Getting back on topic, we know this ecosystem as the Physical Web when we bring day-to-day gazettes and other utility items into the realm of digital information superstructure that has happened through Internet, servers, gateway devices, our age-old and reliable desktops, lighter laptops and smart phones. While the ones I mentioned have great powers, and they have ability to crunch numbers and are connected through Internet, these new entrants into the digital world may not have full-fledged mainstream connectivity or computational processors. They have sensors to snap some experience from their surrounding or person or thing or even process they have proximity with. On the other hand, they have some gateway to push or to make those experience available to the neighbouring full-fledged computing machine connected to Internet. A little bit of computation still happens. These can also receive instructions from the main network devices and can perform mechanical tasks to their own abilities. Thus, we pull everything into our grand global digital realm to make Internet of Things, where we connect to these smart objects securely, as we require, over networks and can know from them or to let them know to perform tasks. Human and machine work in partnership.

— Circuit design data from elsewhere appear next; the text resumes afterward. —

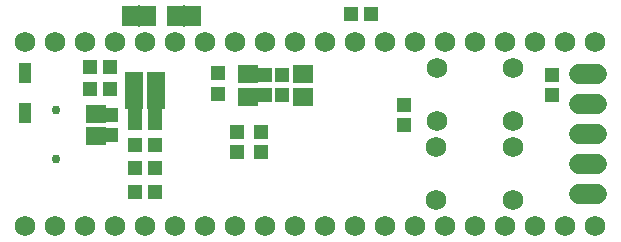
<source format=gbr>
G04 EAGLE Gerber RS-274X export*
G75*
%MOMM*%
%FSLAX34Y34*%
%LPD*%
%INSoldermask Bottom*%
%IPPOS*%
%AMOC8*
5,1,8,0,0,1.08239X$1,22.5*%
G01*
%ADD10R,1.203200X1.303200*%
%ADD11R,1.703200X1.503200*%
%ADD12R,1.303200X1.203200*%
%ADD13C,1.727200*%
%ADD14R,1.503200X1.703200*%
%ADD15C,1.727200*%
%ADD16C,0.753200*%
%ADD17R,1.371600X1.803400*%
%ADD18R,0.152400X1.828800*%
%ADD19R,1.003200X1.803200*%


D10*
X-23813Y164075D03*
X-23813Y147075D03*
D11*
X-6350Y165075D03*
X-6350Y146075D03*
D10*
X-38100Y164075D03*
X-38100Y147075D03*
D11*
X-52388Y165075D03*
X-52388Y146075D03*
D10*
X-169300Y171450D03*
X-186300Y171450D03*
D12*
X-77788Y148663D03*
X-77788Y165663D03*
D10*
X-169300Y152400D03*
X-186300Y152400D03*
D12*
X79375Y138675D03*
X79375Y121675D03*
D13*
X227330Y165100D02*
X242570Y165100D01*
X242570Y139700D02*
X227330Y139700D01*
X227330Y114300D02*
X242570Y114300D01*
X242570Y88900D02*
X227330Y88900D01*
X227330Y63500D02*
X242570Y63500D01*
D12*
X-131200Y104775D03*
X-148200Y104775D03*
D14*
X-130200Y144463D03*
X-149200Y144463D03*
D10*
X204788Y164075D03*
X204788Y147075D03*
X-131200Y65088D03*
X-148200Y65088D03*
X-131200Y85725D03*
X-148200Y85725D03*
D15*
X172212Y125032D03*
X172212Y170244D03*
X107188Y125032D03*
X107188Y170244D03*
D16*
X-215213Y135050D03*
X-215213Y93550D03*
D11*
X-180975Y131738D03*
X-180975Y112738D03*
D12*
X-131200Y123825D03*
X-148200Y123825D03*
D14*
X-130200Y158750D03*
X-149200Y158750D03*
D12*
X-131200Y133350D03*
X-148200Y133350D03*
D10*
X-168275Y130738D03*
X-168275Y113738D03*
D15*
X241300Y36513D03*
X215900Y36513D03*
X190500Y36513D03*
X165100Y36513D03*
X139700Y36513D03*
X114300Y36513D03*
X88900Y36513D03*
X63500Y36513D03*
X38100Y36513D03*
X12700Y36513D03*
X-12700Y36513D03*
X-38100Y36513D03*
X-63500Y36513D03*
X-88900Y36513D03*
X-114300Y36513D03*
X-139700Y36513D03*
X-165100Y36513D03*
X-190500Y36513D03*
X-215900Y36513D03*
X-241300Y36513D03*
X-241300Y192088D03*
X-215900Y192088D03*
X-190500Y192088D03*
X-165100Y192088D03*
X-139700Y192088D03*
X-114300Y192088D03*
X-88900Y192088D03*
X-63500Y192088D03*
X-38100Y192088D03*
X-12700Y192088D03*
X12700Y192088D03*
X38100Y192088D03*
X63500Y192088D03*
X88900Y192088D03*
X114300Y192088D03*
X139700Y192088D03*
X165100Y192088D03*
X190500Y192088D03*
X215900Y192088D03*
X241300Y192088D03*
X106998Y103569D03*
X106998Y58357D03*
X172022Y103569D03*
X172022Y58357D03*
D10*
X-41275Y116450D03*
X-41275Y99450D03*
D17*
X-136843Y214313D03*
X-152083Y214313D03*
D18*
X-144463Y214313D03*
D17*
X-98743Y214313D03*
X-113983Y214313D03*
D18*
X-106363Y214313D03*
D12*
X-61913Y116450D03*
X-61913Y99450D03*
D19*
X-241300Y132225D03*
X-241300Y166225D03*
D10*
X51363Y215900D03*
X34363Y215900D03*
M02*

</source>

But the question remains about keeping these objects alive, through electricity, if they have to remain connected all along. We need to invent devices that can remain powered for years without external power supply, yet should be affordable. We need to invent better digital communication protocol to handle persistent connectedness, offline behaviour and failover rather than just amalgamating all protocols to just make something work and to stick to their common minimum purpose, like a coalition government working with Rights and Lefts. Critics may point out that magic must lie in harmonious working and not in uniformity. Yes, in harmonious working; the point is made.

While invention is badly needed now, innovation should continue to create greater utilities of the existing established technologies or the new ones or the mix of both. The whole world will benefit with new apps, new devices and new usage patterns revealed.

The spectre of our wont must not destabilise the twin saviours, invention and innovation. The same is also true when we, as a global society, familiarise ourselves with the new digital ecosystem, the Physical Web.